== Provided passage ==
::::
A new Indigenous eye health study has recommended greater financial backing for non-clinical support providers, a critical factor that has been linked to improved patient appointment attendance.
Published in the Medical Journal of Australia last week, the review also found that while non‐clinical support services are vital for ensuring access to preventive, primary and tertiary eyecare for Aboriginal and Torres Strait Islanders, the capacity to provide such services is currently limited.
The authors of the work titled: Non‐clinical eye care support for Aboriginal and Torres Strait Islander Australians: a systematic review, analysed data from 27 publications. They identified five key areas of non-clinical support for Indigenous eye health, including coordination of eyecare, integrating and linking services, cultural support, health promotion, and social and emotional support.
Lead author Dr Aryati Yashadhana, from the University of New South Wales (UNSW), said clinical services are central to improving preventive measures and reducing disease prevalence, but non-clinical support services can improve access and uptake of care.
The study recommended greater financial investment for key providers of non‐clinical support, especially eye health coordinators, community‐based liaison officers, and family members and carers. They can play a role in reducing anxiety about new diagnoses, interpret biomedical information, and enable cultural safety for Indigenous eyecare patients.
The authors noted the limited availability of personnel to fulfil the linguistic and cultural needs of Indigenous patients had resulted in burnout among a declining number of Aboriginal Health Workers who act as both family or community members and clinicians.
::::
== Excerpted data ==
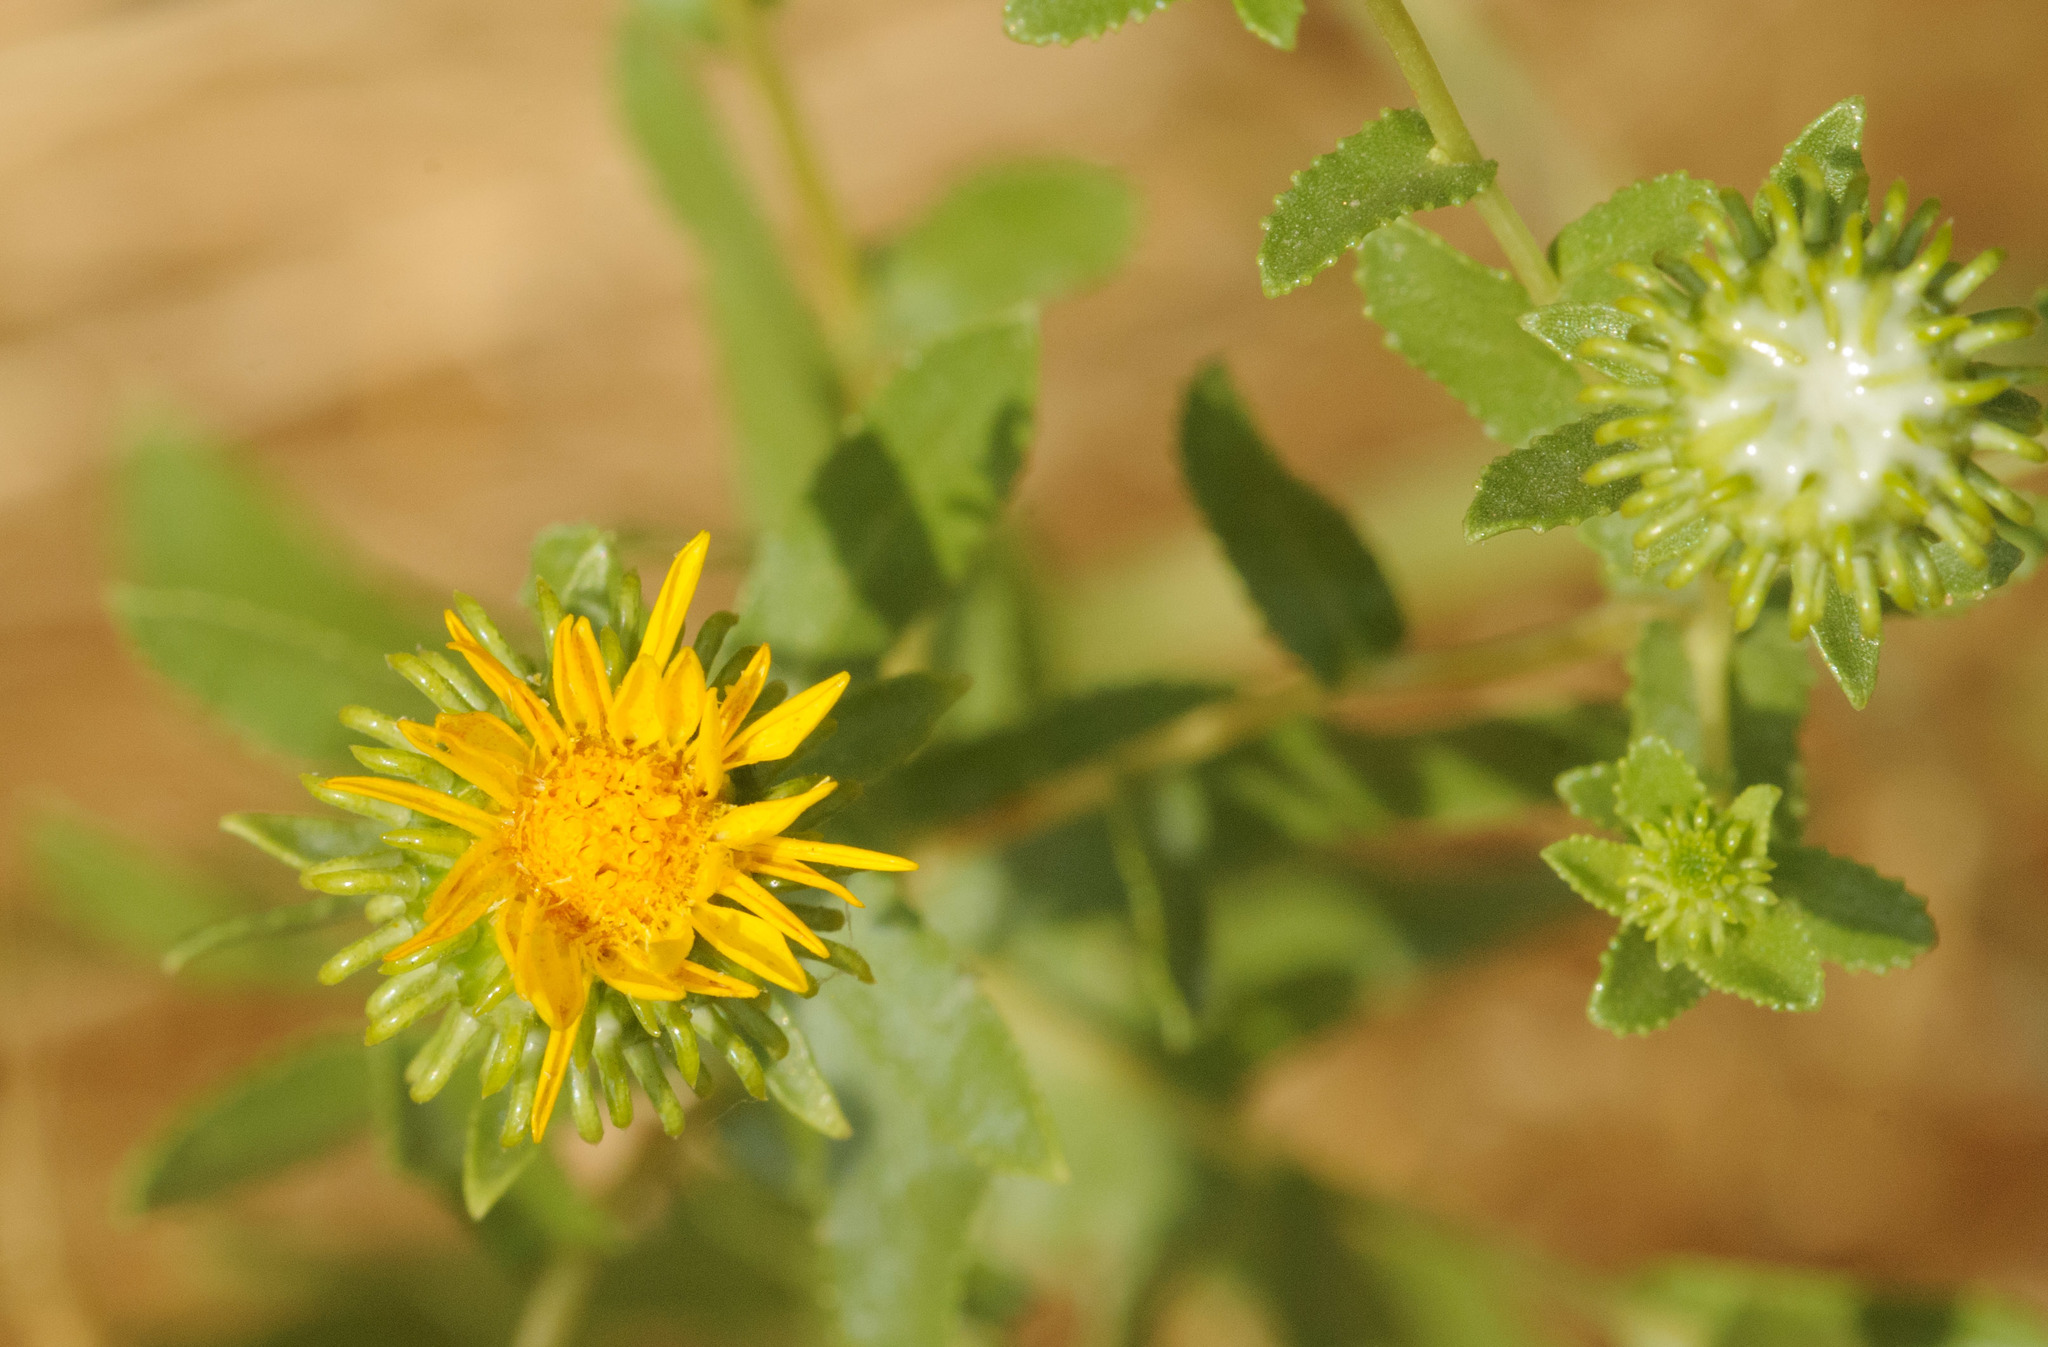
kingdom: Plantae
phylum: Tracheophyta
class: Magnoliopsida
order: Asterales
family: Asteraceae
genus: Grindelia
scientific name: Grindelia squarrosa
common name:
::::
== Problem details ==
Set down, word for word, the part of the Indigenous eye health article that opens with the words containing "The study recommended" and closes with "members and clinicians.". None of the items is needed here.

== Reply to the task ==
The study recommended greater financial investment for key providers of non‐clinical support, especially eye health coordinators, community‐based liaison officers, and family members and carers. They can play a role in reducing anxiety about new diagnoses, interpret biomedical information, and enable cultural safety for Indigenous eyecare patients.
The authors noted the limited availability of personnel to fulfil the linguistic and cultural needs of Indigenous patients had resulted in burnout among a declining number of Aboriginal Health Workers who act as both family or community members and clinicians.